West Texas Intermediate crude for July delivery fell 25 cents, or 0.4%, to $65.82 a barrel on the New York Mercantile Exchange. August Brent crude , the most actively traded contract, was off 14 cents, or 0.2%, at $68.23 a barrel on ICE Futures Europe. Front-month July Brent was down 12 cents, or 0.2%, at $68.34 a barrel.
Crude was buoyed on Monday as doubts emerged over the timing of any agreement that would see the U.S. return to the nuclear deal and lift sanctions against Iran, which would allow the country's crude exports to return to the market. U.S. Secretary of State Antony Blinken on Sunday said the U.S. hasn't yet seen whether Iran is "ready and willing to make a decision to do what it has to do" to have sanctions removed.
Iran over the weekend agreed to extend an agreement allowing the International Atomic Energy Agency to monitor its nuclear program for another month, but the window of opportunity for a deal ahead of Iranian presidential elections in June appears too small, said Eugen Weinberg, analyst at Commerzbank, in a note.
Despite Tuesday's softer tone, bullish analysts said the market would be likely to take in stride a return of Iranian barrels and continued tapering of production cuts by the Organization of the Petroleum Exporting Countries and its allies.

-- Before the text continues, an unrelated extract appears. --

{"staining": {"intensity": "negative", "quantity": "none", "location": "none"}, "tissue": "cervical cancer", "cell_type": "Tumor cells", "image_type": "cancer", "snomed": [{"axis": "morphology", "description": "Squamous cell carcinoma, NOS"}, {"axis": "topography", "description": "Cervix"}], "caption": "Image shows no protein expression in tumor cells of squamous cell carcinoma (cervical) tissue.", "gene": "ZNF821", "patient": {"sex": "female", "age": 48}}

A prospective Iran deal is seen "as a headline risk rather than an overhaul to physical balances," said Michael Tran, analyst at RBC Capital Markets.
Between the Iran deal and the OPEC+ tapering schedule, "the two policy driven bearish hurdles are being cleared, and the market can revert to focusing on oil demand, the cycle ahead, and more quantifiable drivers that can be modeled," he said in a note.